Zheng Dazhen

Personal information
- Born: September 22, 1959 (age 66) Xiamen, China

Sport
- Sport: Track and field

Medal record
Representing China
Asian Games
| Gold medal – first place | 1978 Bangkok | High jump |
| Gold medal – first place | 1982 New Delhi | High jump |
| Silver medal – second place | 1986 Seoul | High jump |
Asian Championships
| Gold medal – first place | 1979 Tokyo | High jump |
| Gold medal – first place | 1983 Kuwait City | High jump |
| Silver medal – second place | 1981 Tokyo | High jump |

= Zheng Dazhen =

Chinese high jumper (born 1959)

Zheng Dazhen (郑达真 (鄭達真, Zhèng Dázhēn); born September 22, 1959) is a retired Chinese high jumper.

She finished eleventh at the 1984 Summer Olympics, and also won the 1984 Friendship Games. In 1983 she reached the final of the inaugural World Championships in Athletics, but finished 18th and last with only 1.80 metres.

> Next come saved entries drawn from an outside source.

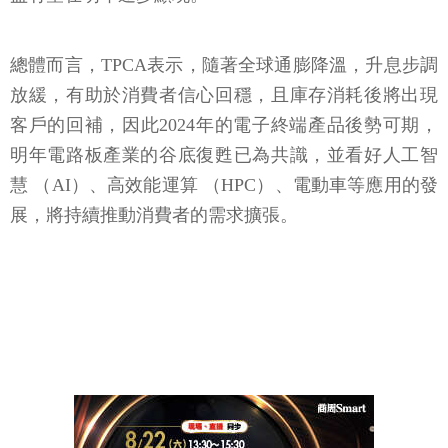
總體而言，TPCA表示，隨著全球通膨降溫，升息步調
放緩，有助於消費者信心回穩，且庫存消耗後將出現
客戶的回補，因此2024年的電子終端產品後勢可期，
明年電路板產業的谷底復甦已為共識，並看好人工智
慧 （AI）、高效能運算 （HPC）、電動車等應用的發
展，將持續推動消費者的需求擴張。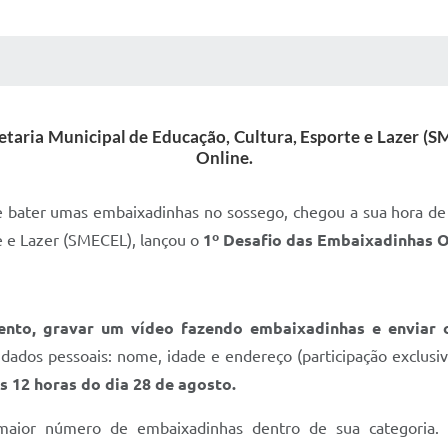
 MÍDIAS
RECEBA NOTÍCIAS
retaria Municipal de Educação, Cultura, Esporte e Lazer (
Online.
 bater umas embaixadinhas no sossego, chegou a sua hora de br
e e Lazer (SMECEL), lançou o
1º Desafio das Embaixadinhas O
mento, gravar um vídeo fazendo embaixadinhas e envia
dados pessoais: nome, idade e endereço (participação exclusiv
às 12 horas do dia 28 de agosto.
aior número de embaixadinhas dentro de sua categoria. P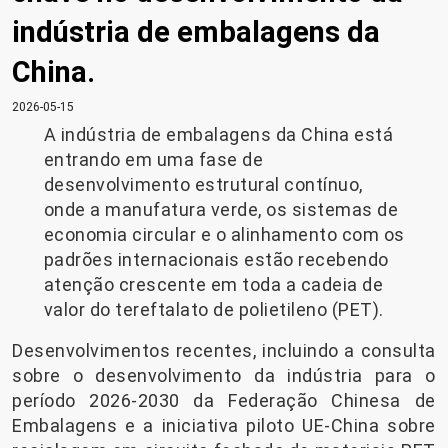
indústria de embalagens da
China.
2026-05-15
A indústria de embalagens da China está
entrando em uma fase de
desenvolvimento estrutural contínuo,
onde a manufatura verde, os sistemas de
economia circular e o alinhamento com os
padrões internacionais estão recebendo
atenção crescente em toda a cadeia de
valor do tereftalato de polietileno (PET).
Desenvolvimentos recentes, incluindo a consulta
sobre o desenvolvimento da indústria para o
período 2026-2030 da Federação Chinesa de
Embalagens e a iniciativa piloto UE-China sobre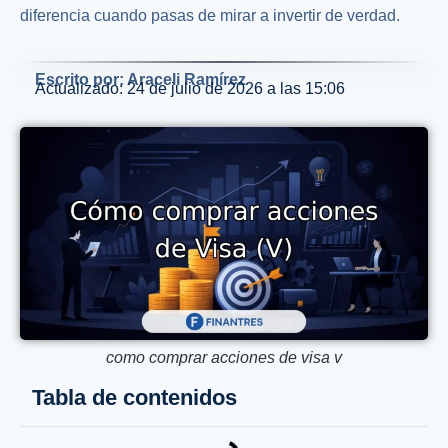
diferencia cuando pasas de mirar a invertir de verdad.
Escrito por: Araceli Ramírez
Actualizado: 24 de julio de 2026 a las 15:06
como comprar acciones de visa v
Tabla de contenidos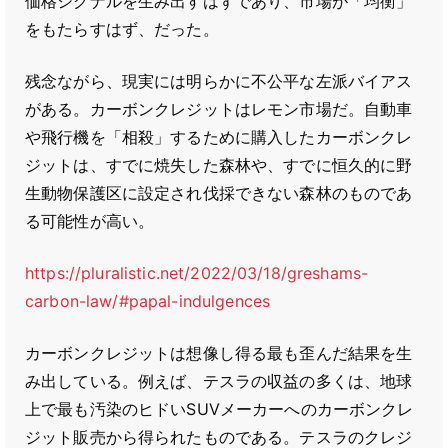
価格シグナルを生み出すはずであり、市場が「均衡」
をもたらすはず、だった。
残念ながら、現実には明らかに不公平な左派バイアス
がある。カーボンクレジットはレモン市場だ。自動車
や飛行機を「相殺」するために購入したカーボンクレ
ジットは、すでに焼失した森林や、すでに恒久的に野
生動物保護区に設定され伐採できない森林のものであ
る可能性が高い。
https://pluralistic.net/2022/03/18/greshams-
carbon-law/#papal-indulgences
カーボンクレジットは想像し得る最も歪んだ結果を生
み出している。例えば、テスラの収益の多くは、地球
上で最も汚染のヒドいSUVメーカーへのカーボンクレ
ジット販売から得られたものである。テスラのクレジ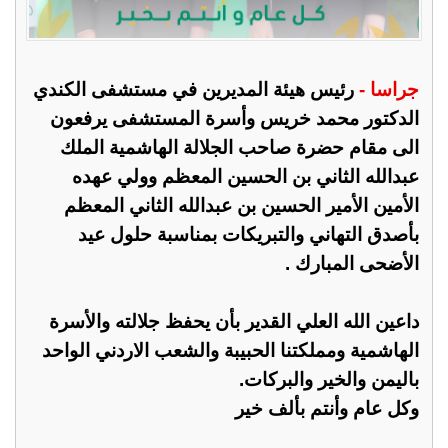
جراسا -
رئيس هيئة المديرين في مستشفى الكندي
الدكتور محمد خريس وأسرة المستشفى يرفعون
الى مقام حضرة صاحب الجلالة الهاشمية الملك
عبدالله الثاني بن الحسين المعظم وولي عهده
الأمين الأمير الحسين بن عبدالله الثاني المعظم
بأصدق التهاني والتبريكات بمناسبة حلول عيد
الأضحى المبارك .
داعين الله العلي القدير بأن يحفظ جلالته والأسرة
الهاشمية ومملكتنا الحبيبة والشعب الاردني الواحد
باليمن والخير والبركات.
وكل عام وأنتم بألف خير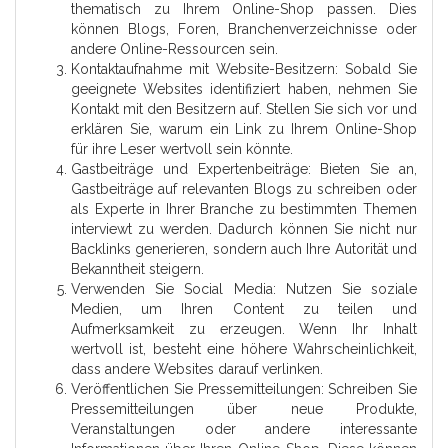
thematisch zu Ihrem Online-Shop passen. Dies
können Blogs, Foren, Branchenverzeichnisse oder
andere Online-Ressourcen sein.
Kontaktaufnahme mit Website-Besitzern: Sobald Sie
geeignete Websites identifiziert haben, nehmen Sie
Kontakt mit den Besitzern auf. Stellen Sie sich vor und
erklären Sie, warum ein Link zu Ihrem Online-Shop
für ihre Leser wertvoll sein könnte.
Gastbeiträge und Expertenbeiträge: Bieten Sie an,
Gastbeiträge auf relevanten Blogs zu schreiben oder
als Experte in Ihrer Branche zu bestimmten Themen
interviewt zu werden. Dadurch können Sie nicht nur
Backlinks generieren, sondern auch Ihre Autorität und
Bekanntheit steigern.
Verwenden Sie Social Media: Nutzen Sie soziale
Medien, um Ihren Content zu teilen und
Aufmerksamkeit zu erzeugen. Wenn Ihr Inhalt
wertvoll ist, besteht eine höhere Wahrscheinlichkeit,
dass andere Websites darauf verlinken.
Veröffentlichen Sie Pressemitteilungen: Schreiben Sie
Pressemitteilungen über neue Produkte,
Veranstaltungen oder andere interessante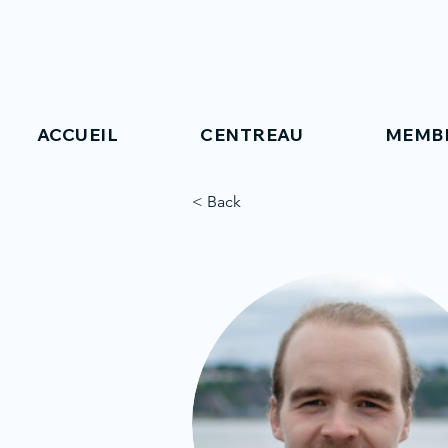
ACCUEIL
CENTREAU
MEMB
< Back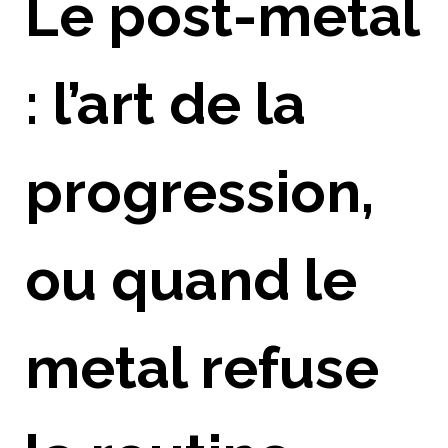
Le post-metal
: l’art de la
progression,
ou quand le
metal refuse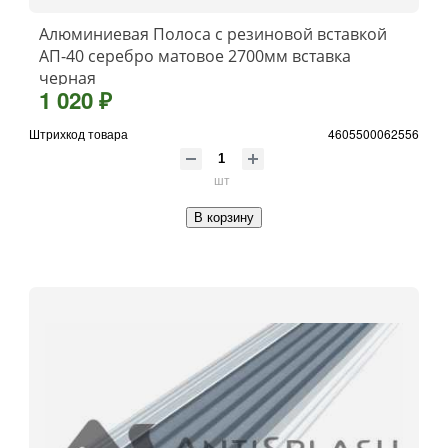
Алюминиевая Полоса с резиновой вставкой
АП-40 серебро матовое 2700мм вставка
черная
1 020 ₽
Штрихкод товара
4605500062556
шт
В корзину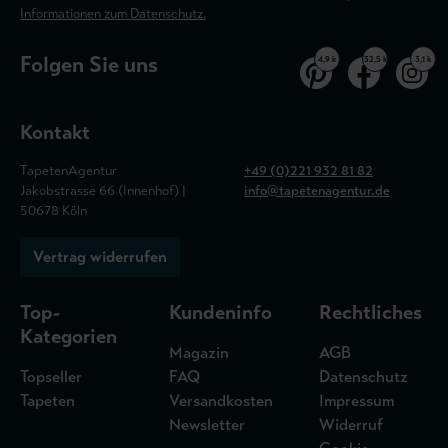
Informationen zum Datenschutz.
Folgen Sie uns
4,9 k
32,5 k
3,1 k
Kontakt
TapetenAgentur
+49 (0)221 932 81 82
Jakobstrasse 66 (Innenhof) |
info@tapetenagentur.de
50678 Köln
Vertrag widerrufen
Top-
Kundeninfo
Rechtliches
Kategorien
Magazin
AGB
Topseller
FAQ
Datenschutz
Tapeten
Versandkosten
Impressum
Newsletter
Widerruf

On the regional level she won the Asian Championships in 1979 and 1983 as well as the 1978 and 1982 Asian Games, both times in new championship records (CR). In 1978 she jumped 1.88 m to improve the record with 10 centimetres; in 1982 she jumped 1.89 m. At the 1986 Asian Games Zheng got the silver medal despite equalling the CR, as the winner Megumi Sato, too equalling the CR, achieved the result with fewer failed attempts. In 1990 Sato set the current Asian Games record with 1.94 m.

Her personal best jump was 1.95 metres, achieved in May 1987 in Fukuoka.